If you don't want cup, cup and a half. When it seemed that there was no more instability in the markets after the new episodes of tension between China and the United States, Salvini arrived.

And it is that investors are extremely sensitive to uncertainty and today they proved it again. The crisis of the government coalition between the League and the 5 Star Movement triggered the Italian risk premium [ from 209 basis points on which it moved on Thursday until 238 ] and passed a hard bill to the Milan Stock Exchange, whose FTSE MIB index slumped 2.48% in the session before the uncertain political future of the country.

But not only Italy saw how its debt and its stock market suffered from the fear of the markets. And, although to a lesser extent, Spain also ended up paying for the transalpine party.

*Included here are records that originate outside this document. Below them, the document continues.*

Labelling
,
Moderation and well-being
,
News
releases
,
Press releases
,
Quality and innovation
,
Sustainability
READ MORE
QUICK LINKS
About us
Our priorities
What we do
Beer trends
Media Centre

It was not exactly a good week for the Ibex. The drums of commercial war between the two largest economies in the world, the US and China, have suffered the selective Spanish throughout the week, but on Thursday it seemed that fear of a new global recession gave a small truce and allowed him to breathe a little bit. Little has been quiet, however. The Ibex collapsed again, 1.25%, and lost again the 8,800 points it recovered on Thursday, signing a weekly drop of 1.57%.

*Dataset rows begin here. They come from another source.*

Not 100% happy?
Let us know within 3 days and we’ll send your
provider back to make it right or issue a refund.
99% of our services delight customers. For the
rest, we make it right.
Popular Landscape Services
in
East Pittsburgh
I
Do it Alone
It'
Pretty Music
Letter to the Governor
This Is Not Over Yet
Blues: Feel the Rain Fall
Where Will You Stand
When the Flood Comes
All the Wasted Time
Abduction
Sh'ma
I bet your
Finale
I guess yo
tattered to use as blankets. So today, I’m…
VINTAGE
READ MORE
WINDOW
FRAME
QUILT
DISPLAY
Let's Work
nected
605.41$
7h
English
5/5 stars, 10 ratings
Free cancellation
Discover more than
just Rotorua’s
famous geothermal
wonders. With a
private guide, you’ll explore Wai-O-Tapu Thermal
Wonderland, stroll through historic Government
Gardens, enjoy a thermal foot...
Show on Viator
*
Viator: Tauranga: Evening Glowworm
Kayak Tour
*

The rest of European places also suffered losses in this Friday's session: The largest, as already mentioned, was that of Milan (-2.48%) , but the German Dax did not get much better off (-1.4 %) and French Cac (-1.2%) . The European parquet that withstood the pull better was the London FTSE [just the day it was learned that its GDP had contracted for the first time since 2012] and that only fell 0.4% in the session.

With all the big European squares in red, the contagion of the Italian crisis to Spain was especially noticeable in the debt market, and if the week was being worrying for the Ibex, just the opposite was happening with the Spanish debt . The interest of the 10-year Spanish bond signed only a couple of sessions ago its historical minimum [0.16%], fueled by the flight of investors seeking refuge from the crisis between China and the US. But today, the sharp rise in the Italian risk premium also dragged the Spanish, which reached 84 basis points , with the interest of the Spanish bond at 0.26% [that of the German bund, against which calculates the risk premium of the country, is -0.58%].

The truth is that not only the Salvini effect made the markets suffer yesterday. The trade war is not even discounted yet and today the US president, Donald Trump, added another chapter of uncertainty. He said his country did not rule out canceling the planned round of talks with the Chinese authorities for next September, precisely where they planned to address the trade dispute and its possible solution. «We'll see if we have our meeting in September or not. If we do, it's fine. If not, it is also fine, ”said the president of the White House.

Whether the meeting is held or not, the truth is that the market is preparing for a long and lasting conflict [and that has already dragged on for 16 months], and its solution is not expected before the appointment with the polls in 2020 In U.S.A. And in the midst of this conflict, with the central banks stepping on the monetary stimuli again, Italian instability does not add certainty to the markets.